No es sorprendente la no participación de los ciudadanos. En los círculos de reflexión supeditados al poder, a menudo se preguntan «¿quién participa, quién no, por qué?». Una pregunta, que daría respuesta a las demás, brilla por su ausencia: ¿participación en qué, en la toma de decisiones o en los mecanismos que se ponen marcha para involucrar a la gente? No es exactamente lo mismo.
Afirmar, como hacen algunos sociólogos o politólogos, que «el asunto de la movilización en democracia participativa es un desafío esencial tanto para los actores como para los investigadores», indica que no incumbe a las personas que no son ni lo uno ni lo otro. Dejemos de lado a los investigadores. ¿Quiénes son los «actores»? Representantes electos locales, representantes del Estado central, funcionarios territoriales, profesionales del urbanismo, de la arquitectura o de la vivienda, gestores sociales o de equipamientos colectivos. En resumen, personas que, de un modo u otro, «hacen» la ciudad, ya sea su desarrollo, su organización o su gestión. Y no son los únicos. Existen otros actores que no contabilizan en democracia participativa y que bajo la rúbrica PPP (participación público-privada) tienen un gran peso en la dinámica urbana: las «fuerzas vivas», por no decir «capitalistas». Esto conlleva una pregunta sacrílega: ¿Es realmente «la ciudad asunto de todos» tal como se empeñan en hacérnoslo creer las altas esferas y los ayuntamientos?
Este eslogan, a mi parecer demagógico, pretende que se olvide que la ciudad es sobre todo negocio de unos pocos. Por consiguiente, ¿qué pueden hacer los «ciudadanos de a pie» en este asunto? ¿Se les atribuye el papel de actores de segunda o extras? ¿Por qué se pretende «involucrar» a toda costa a quienes están al margen de la escena pública y de la toma de decisiones? Se sabe muy bien que quedarán al margen de los mencionados procesos siempre que las decisiones se refieran a cuestiones importantes o esenciales. Cuestiones que a veces se califican de «sensibles» cuando la aprobación popular no está ganada de antemano y desencadenarían un debate público sin tapujos que suscitaría rechazo o incluso conflicto. De ahí la «valla sociológica del sistema político local» que deploran algunos observadores críticos[1].
Es admisible que los actores institucionales, en especial los representantes locales, consideren que «la cuestión de la participación popular es fundamental». Pero tienen una curiosa manera de explicar cómo y por qué. Decir, por ejemplo, que para estar a la altura de sus ambiciones de inclusión política y garantizar su legitimidad, la democracia participativa debe llegar a un público amplio y diversificado, es simplemente caer en la tautología. Porque esto equivale a decir que la democracia participativa tiene que involucrar al mayor número de personas posible. ¿Son estas «ambiciones» y «legitimidad» las de la democracia participativa? ¿No son más bien las autoridades las que se esfuerzan por aplicarlas… o escenificarlas?
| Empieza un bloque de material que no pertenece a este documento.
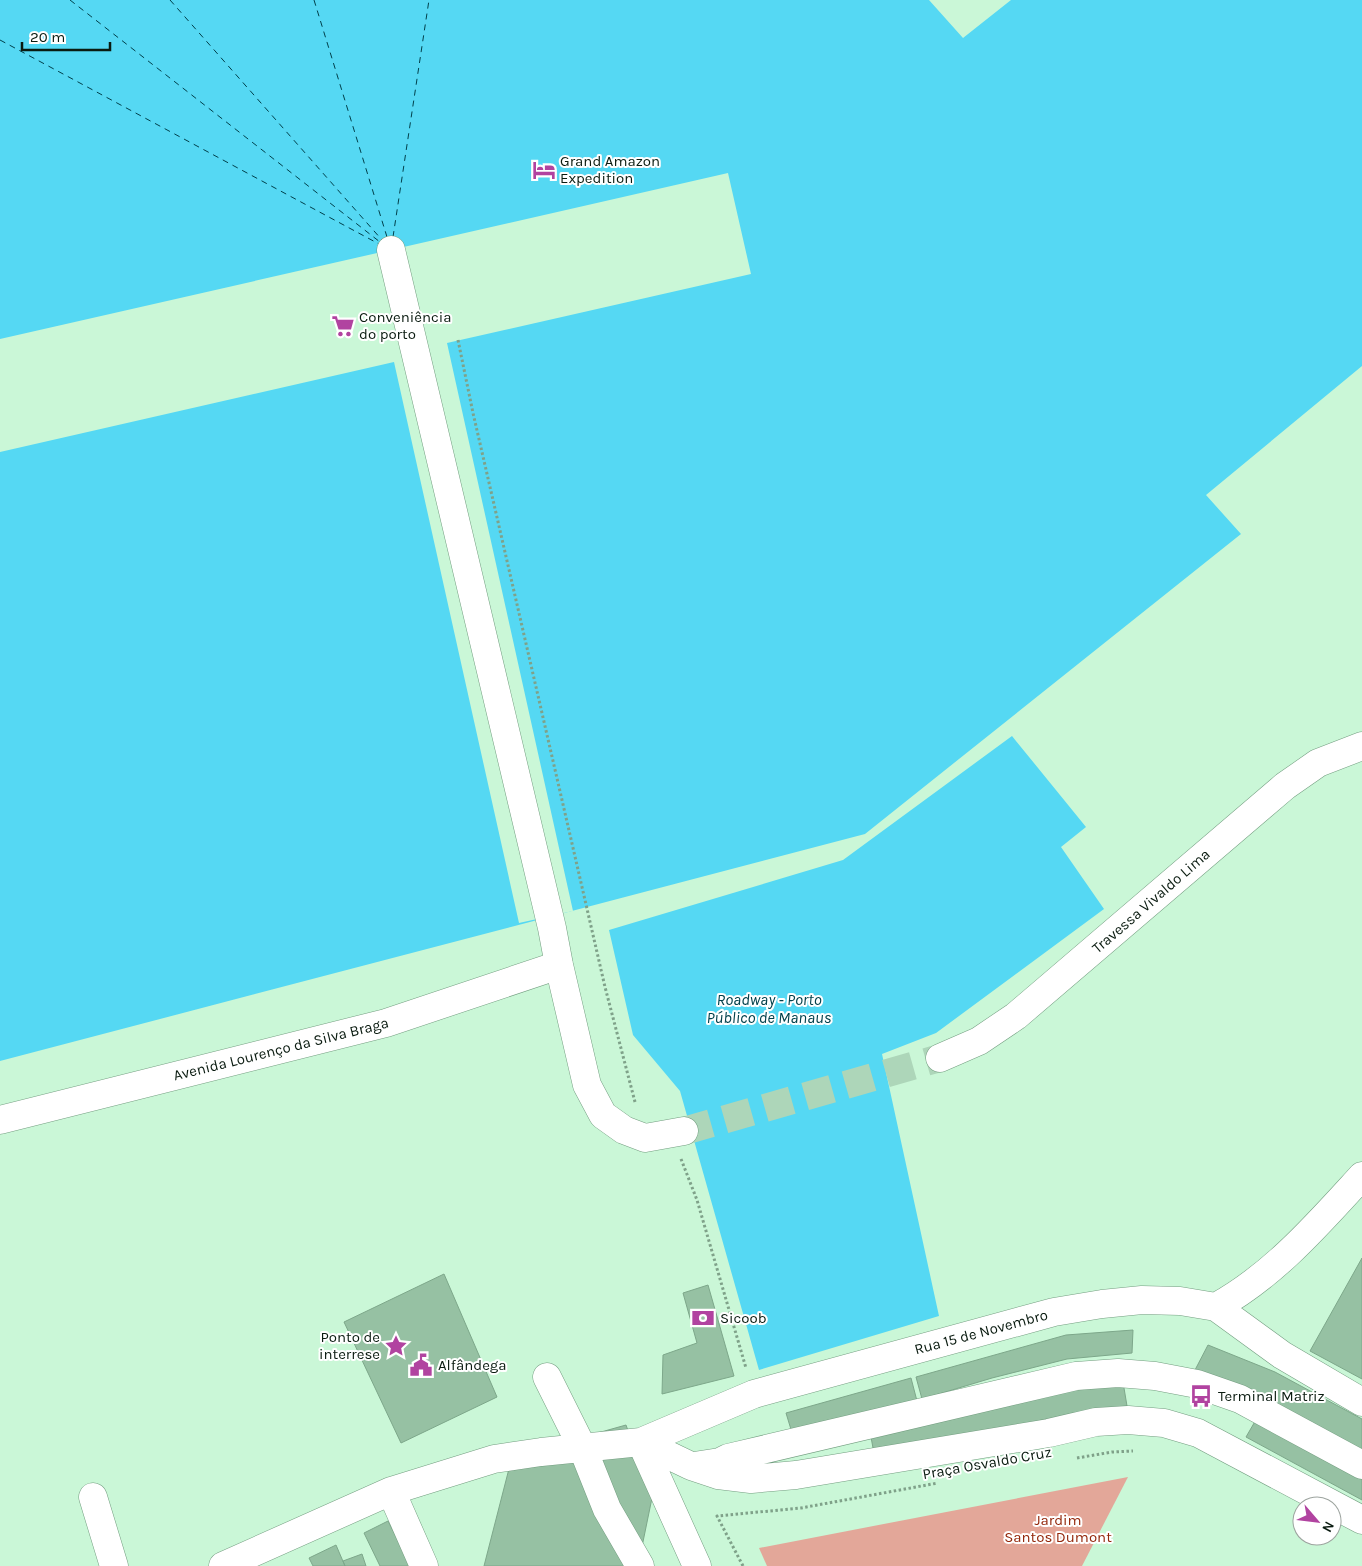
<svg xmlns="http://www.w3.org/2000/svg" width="1362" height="1566" font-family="Karla,sans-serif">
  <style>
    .green { fill: #e3a799 }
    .water { fill: #55d8f3 }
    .pier { fill: #caf7d7 }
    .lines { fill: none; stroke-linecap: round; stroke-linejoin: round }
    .ferry { stroke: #01404b; stroke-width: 1; stroke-dasharray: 6 5; stroke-linecap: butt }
    .building { fill: #96c1a3; stroke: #7da78a }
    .minor-tunnel { stroke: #add6b9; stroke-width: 28; stroke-dasharray: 28 14; stroke-linecap: butt }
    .minor-casing { stroke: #749e81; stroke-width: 29 }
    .path { stroke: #7fa189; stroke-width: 3; stroke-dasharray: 2.5 2.5; stroke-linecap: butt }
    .minor { stroke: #fff; stroke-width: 28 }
    .labels { text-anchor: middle; stroke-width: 4; stroke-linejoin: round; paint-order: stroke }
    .poi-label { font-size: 15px; fill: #0a1b10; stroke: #fff; text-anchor: start }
    .street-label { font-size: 15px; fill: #0a1b10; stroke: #fff }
    .park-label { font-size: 15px; fill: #93270b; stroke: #fff }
    .water-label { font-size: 16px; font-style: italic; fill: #01404b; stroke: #fff }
  </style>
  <rect width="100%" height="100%" fill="#caf7d7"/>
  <path class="green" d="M1128,1477L1082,1566H767L759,1548Z"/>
  <path class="water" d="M0,0H1362V366L1206,495L1241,534L865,834L0,1061Z
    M1012,736L1086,827L1061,847L1104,909L936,1033L882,1054L939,1316L759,1370L680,1091L633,1035L609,930L843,860Z"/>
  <path class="pier" d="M929,0H1011L963,38Z
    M728,173L751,274L447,343L573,911L519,923L394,362L0,452V339Z"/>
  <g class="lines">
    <path class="ferry" d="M70,0L380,242
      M170,0L382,240
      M314,0L387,237
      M0,40L379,244
      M393,237L429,0"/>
  </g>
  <path class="building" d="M1362,1258V1379L1310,1351Z
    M444,1274L497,1397L401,1443L344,1322Z
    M708,1285L734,1376L662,1394L663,1355L697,1343L683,1293Z
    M1133,1330L1132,1353L1067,1359L992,1378L922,1399L916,1377L1066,1335Z
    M1208,1345L1275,1372L1362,1419V1450L1212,1375L1195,1370Z
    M911,1378L917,1401L793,1436L786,1413Z
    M1123,1382L1127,1406L1072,1413L875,1459L871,1437L1065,1391Z
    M1257,1418L1362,1476V1500L1246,1437Z
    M626,1425L652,1498L638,1566H484L512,1457Z
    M388,1521L411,1566H380L364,1533Z
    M336,1545L345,1566H313L309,1558Z
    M362,1554L366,1566H345L343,1561Z"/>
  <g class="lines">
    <path class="minor-tunnel" d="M684,1131L940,1058"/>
    <defs>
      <path id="minor" d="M391,250L552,928L559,965L587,1085L603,1115L624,1130L645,1138L684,1131
        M940,1058L979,1041L1016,1016L1285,786L1318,763L1362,746
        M0,1120L386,1023L559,965
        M1216,1307C1274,1275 1318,1224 1362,1176
        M547,1377L583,1449L607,1509L640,1566
        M641,1442L691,1466L718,1475L751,1479L796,1475L1049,1433L1096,1422L1128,1420L1164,1423L1198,1433L1362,1520
        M641,1442L697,1566
        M694,1466L720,1462L728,1458L1076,1376L1118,1373L1155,1376L1197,1384L1240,1399L1362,1465
        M391,1491L424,1566
        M93,1497L114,1566
        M223,1566L391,1491L494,1459L541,1452L641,1442L754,1394L1054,1312L1102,1304L1142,1300L1180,1301L1216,1307L1282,1355L1362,1402"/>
    </defs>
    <use href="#minor" class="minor-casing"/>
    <path class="path" d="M458,340L473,413L605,987L635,1102
      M681,1159L697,1200L746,1368
      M1077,1458L1112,1452L1133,1451
      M743,1566L717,1516L801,1508L938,1483"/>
    <use href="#minor" class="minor"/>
  </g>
  <defs>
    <symbol id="hotel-bare" viewBox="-9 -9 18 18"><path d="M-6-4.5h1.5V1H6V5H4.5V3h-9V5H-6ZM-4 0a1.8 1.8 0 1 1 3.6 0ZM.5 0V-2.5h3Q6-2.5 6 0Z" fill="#b143a0" stroke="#fff" stroke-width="2.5" paint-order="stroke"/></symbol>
    <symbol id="supermarket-bare" viewBox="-9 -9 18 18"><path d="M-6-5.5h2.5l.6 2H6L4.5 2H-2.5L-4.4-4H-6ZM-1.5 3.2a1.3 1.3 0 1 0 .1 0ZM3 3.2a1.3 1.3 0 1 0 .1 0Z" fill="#b143a0" stroke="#fff" stroke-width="2.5" paint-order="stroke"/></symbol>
    <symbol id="bank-bare" viewBox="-9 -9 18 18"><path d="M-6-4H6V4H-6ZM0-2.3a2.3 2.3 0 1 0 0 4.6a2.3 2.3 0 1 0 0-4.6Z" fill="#b143a0" stroke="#fff" stroke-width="2.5" paint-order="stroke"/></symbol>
    <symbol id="sight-bare" viewBox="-9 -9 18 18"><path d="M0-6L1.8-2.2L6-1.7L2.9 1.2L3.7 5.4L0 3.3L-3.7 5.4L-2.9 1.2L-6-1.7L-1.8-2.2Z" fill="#b143a0" stroke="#fff" stroke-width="2.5" paint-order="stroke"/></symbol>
    <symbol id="civic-bare" viewBox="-9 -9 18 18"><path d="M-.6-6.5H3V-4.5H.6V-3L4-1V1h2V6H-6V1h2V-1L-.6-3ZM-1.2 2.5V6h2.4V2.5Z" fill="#b143a0" stroke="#fff" stroke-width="2.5" paint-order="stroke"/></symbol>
    <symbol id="bus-bare" viewBox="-9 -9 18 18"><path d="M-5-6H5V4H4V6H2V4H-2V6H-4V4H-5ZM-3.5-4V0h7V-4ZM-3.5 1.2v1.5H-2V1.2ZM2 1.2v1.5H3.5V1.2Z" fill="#b143a0" stroke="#fff" stroke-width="2.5" paint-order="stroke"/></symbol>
  </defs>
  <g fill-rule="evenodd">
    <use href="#hotel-bare" x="528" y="154" width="32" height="32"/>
    <use href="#supermarket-bare" x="327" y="310" width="32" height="32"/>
    <use href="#bank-bare" x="687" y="1302" width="32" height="32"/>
    <use href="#sight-bare" x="380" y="1330" width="32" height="32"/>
    <use href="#civic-bare" x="405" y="1349" width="32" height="32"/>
    <use href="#bus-bare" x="1185" y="1380" width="32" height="32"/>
  </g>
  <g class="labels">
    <g class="poi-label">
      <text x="560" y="166">Grand Amazon<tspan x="560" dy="17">Expedition</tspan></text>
      <text x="359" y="322">Conveniência<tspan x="359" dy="17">do porto</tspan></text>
      <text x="720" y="1323">Sicoob</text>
      <text x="380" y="1342" text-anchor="end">Ponto de<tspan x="380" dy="17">interrese</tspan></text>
      <text x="438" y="1370">Alfândega</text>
      <text x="1218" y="1401">Terminal Matriz</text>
    </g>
    <g class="street-label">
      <text transform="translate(1151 901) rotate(-41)" y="5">Travessa Vivaldo Lima</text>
      <text transform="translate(281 1049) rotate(-14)" y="5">Avenida Lourenço da Silva Braga</text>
      <text transform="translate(981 1332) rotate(-15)" y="5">Rua 15 de Novembro</text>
      <text transform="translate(987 1463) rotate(-10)" y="5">Praça Osvaldo Cruz</text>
    </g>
    <g class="park-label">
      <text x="1058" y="1525">Jardim<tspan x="1058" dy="17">Santos Dumont</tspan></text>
    </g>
    <g class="water-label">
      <text x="769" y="1005">Roadway - Porto<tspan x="769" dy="18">Público de Manaus</tspan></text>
    </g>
  </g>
  <g transform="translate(1317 1521) rotate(118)"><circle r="24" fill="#ffffff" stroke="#9da49f"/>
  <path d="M0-4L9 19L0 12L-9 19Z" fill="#b143a0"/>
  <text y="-8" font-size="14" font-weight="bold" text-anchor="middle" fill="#0a1b10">N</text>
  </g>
  <path d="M22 42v8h88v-8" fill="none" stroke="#0a1b10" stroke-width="2.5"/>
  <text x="30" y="42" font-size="15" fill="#0a1b10" stroke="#ffffff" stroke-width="4" paint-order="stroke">20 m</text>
</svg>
Un sociólogo muy asiduo al «poder local», sin poner en tela juicio el principio de la «democracia participativa» y su pretendido “objetivo político», define muy bien qué pensar de las «experiencias» que supuestamente la concretan «en el terreno»: “La democracia participativa se parece a una serie de ejercicios de comunicación cuyo reto real es fingir que se hace participar más que hacer participar realmente. La actitud es mucho más importante que el contenido. Antes que ser un nuevo arte de gobernar, la consulta sería sólo un nuevo arte de comunicar”[2].
Esto remite a la llamada «crisis de representación», a la célebre «fractura cívica» convertida en brecha entre gobernantes y gobernados. De otro modo, hablar de la legitimidad del modelo y fórmula de comunicación de la democracia participativa, implicaría que ella misma sería la que debería legitimarse para restituir credibilidad a una democracia cada vez más desacreditada ante el pueblo.
Algunos lamentan que la democracia participativa «no sea un componente estándar del funcionamiento democrático». Me gustaría decir ¡afortunadamente! Ya se ha visto lo que ha ocurrido con la democracia representativa. Como había predicho Marx, se ha ido formalizando a medida que se ha institucionalizado. Y la «descentralización», reforzando el poderío de alcaldes, ministros o presidente regionales y de sus partidarios, no ha arreglado nada, solo ha convertido en feudos a los espacios locales manejados por el clientelismo de los caciques.
Todo el mundo sabe -aunque esté de moda pretender ignorarlo- que precisamente la promoción de la democracia participativa, pretende paliar la crisis de la democracia representativa, y no establecerla como alternativa. Lo cual equivaldría optar por la democracia directa y, en consecuencia, a traer de vuelta el denostado ideal comunista.
Propongo centrar el debate a partir de tres cuestiones:
- ¿Está prohibido tratar de actuar localmente sobre los factores globales y, en particular, articular de nuevo la “cuestión urbana” (o “ecológica”) con la “cuestión social”, es decir, debatir de nuevo nuestro tipo de sociedad y su inserción espacial?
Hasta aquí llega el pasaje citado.